То, что окончательные выводы Урбана носили эстетический характер, конечно, не означало, что он не уделил достаточно много внимания пересказу и рассмотрению идеологического содержания произведений. Анализ шел по двум направлениям и чаще всего, к сожалению, без обозначения связей между одной и другой сферами. По мнению критика, братья начинали с заинтересованности технологической утопией и с размышлений над достоинствами и недостатками «романтических» и «позитивистских» жизненных позиций, оставаясь к тому же под обаянием морального прагматизма. Затем создали образ коммунистического общества, а после этого у них начался зрелый период «социально-философской фантастики», когда они занялись моральными аспектами «вмешательства» людей в естественное развитие общества, стали обличать потребительское отношение к жизни, бюрократию и т. д., пропагандировать идеи самостоятельного анализа действительности и т. п.
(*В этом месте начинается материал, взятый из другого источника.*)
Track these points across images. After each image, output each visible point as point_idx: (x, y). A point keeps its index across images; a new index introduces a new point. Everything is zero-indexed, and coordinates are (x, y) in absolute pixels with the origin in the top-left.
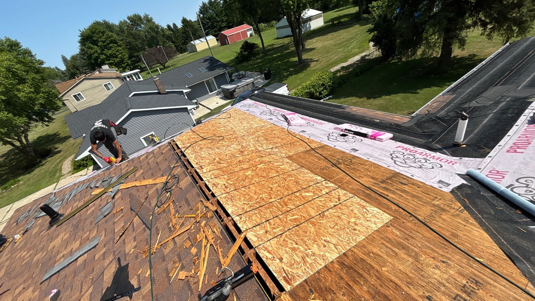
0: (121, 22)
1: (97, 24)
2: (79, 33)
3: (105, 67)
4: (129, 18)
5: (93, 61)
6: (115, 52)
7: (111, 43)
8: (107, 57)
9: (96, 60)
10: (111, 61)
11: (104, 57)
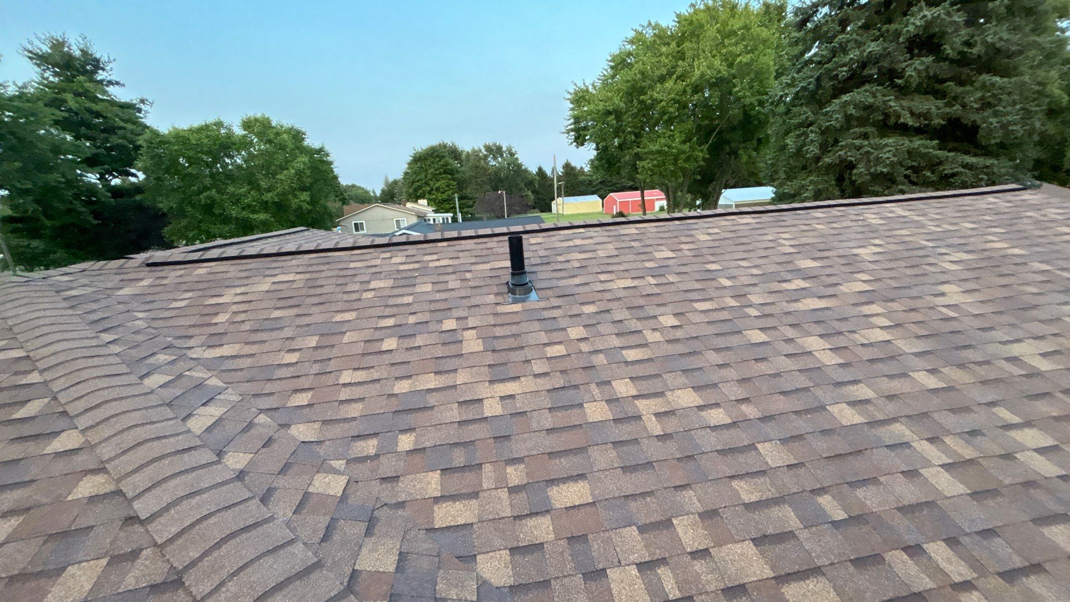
5: (411, 191)
6: (444, 186)
7: (445, 172)
8: (432, 190)
9: (416, 190)
10: (434, 197)
11: (428, 189)
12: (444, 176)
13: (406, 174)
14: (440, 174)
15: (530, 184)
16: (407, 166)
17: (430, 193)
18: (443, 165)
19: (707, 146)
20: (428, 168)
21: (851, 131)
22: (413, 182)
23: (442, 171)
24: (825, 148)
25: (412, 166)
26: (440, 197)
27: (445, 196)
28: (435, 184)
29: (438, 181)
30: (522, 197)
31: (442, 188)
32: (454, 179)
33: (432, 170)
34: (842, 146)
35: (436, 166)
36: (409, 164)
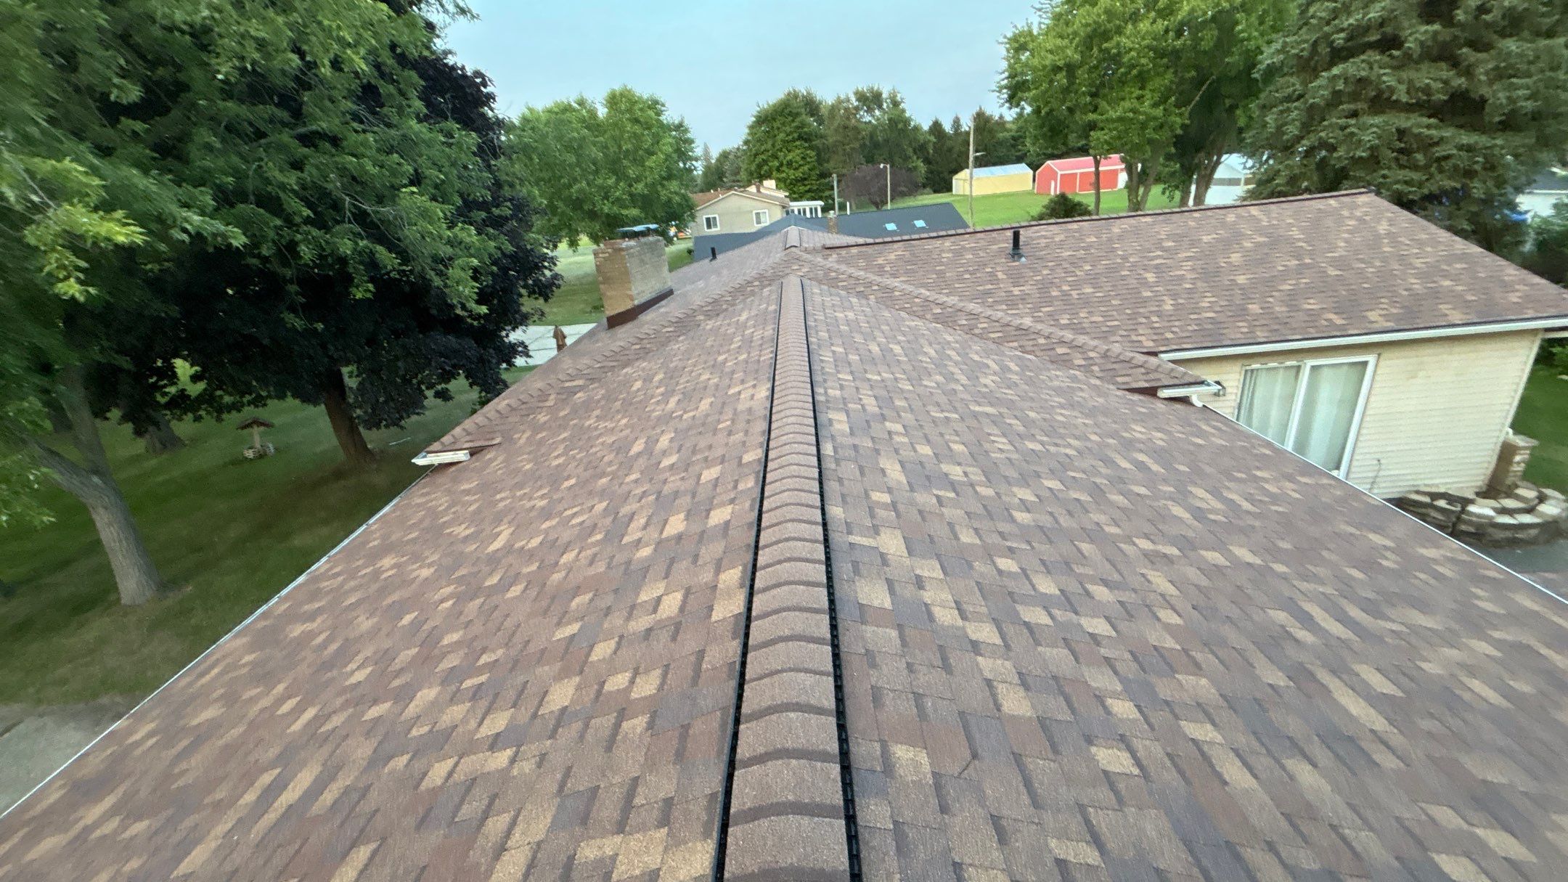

Работа Урбана до сих пор остается наиболее серьезной. Автор учитывал публицистику и литературно-критические работы Стругацких. Он проявил гражданскую смелость, положительно упоминая о столь «скандальных» произведениях как «Сказка о Тройке» и «Обитаемый остров». Его работа была актуальна, он рассматривал в ней и «Малыша». К сожалению, критик не избежал неточностей в деталях, особенно при рассмотрении ранних произведений братьев. Не удалось ему также — как и его предшественникам — увязать их творчество со временем. Он лишь мимоходом намекал: «Все мы помним те годы…», и таким образом отмечал отсутствующие в анализе звенья.
В этом нет ничего удивительного. Трудно говорить об исторической обусловленности явления, если из-за цензурных рогаток нельзя ничего говорить об истории. Возможность исторического анализа современной литературы появилась в России лишь в последнее время. Наверняка еще появятся статьи о творчестве Стругацких и будут они совсем не такими, как написанные много лет тому назад. Первой такой ласточкой является очерк М. Амусина «Далеко ли до будущего?».
У этого автора вообще нет сомнения в том, что на Стругацких следует смотреть прежде всего как на представителей своего поколения, творчество которых — восторженное в годы XXI съезда КПСС, борющееся в шестидесятые годы, пессимистичное и переходящее в размышления о нравственности в семидесятые годы — нужно рассматривать как отзыв на общественную ситуацию времен правления Хрущева и Брежнева или (косвенно) более ранних времен. Даже художественные особенности этой прозы: создание весьма убедительного фантастического хронотопа, наличие сенсационного мотива «тайны», многочисленные элементы «литературной игры» с читателем, — в толковании Амусина вытекают из гражданских амбиций авторов, из их настроенности на то, чтобы притянуть, заинтересовать читателя, а затем развить в нем навыки самостоятельного критического анализа действительности.
Я не буду здесь детально разбирать эту статью, а сущность представленного в нем подхода хочу показать на примере анализа «Второго нашествия марсиан». А. Шек, соцреалистический традиционалист, осуждал это произведение, так как для него оно было извращенным образом светлого грядущего. Бритиков и Урбан, соцреалисты более или менее прогрессивные, хвалят повесть, рассматривают ее как памфлет, направленный против мещанства, считают добротной реализацией одной из фантастических разновидностей. Амусин же подчеркивает, что главной мишенью в этой книге является «архаичный, дорого обходящийся обществу стиль управления, некомпетентный и недемократичный по своей сути»{{149, 155}}, а конкретно Стругацкие «обращаются к исследованию типа сознания, во многом порождаемого подобными деформациями общественных структур и механизмов», и высмеивают его с помощью героя, который попросту «убежден: в его судьбе все определяется не зависящими от него причинами, игрой внешних сил, которым приходится безропотно подчиняться»{{там же}}.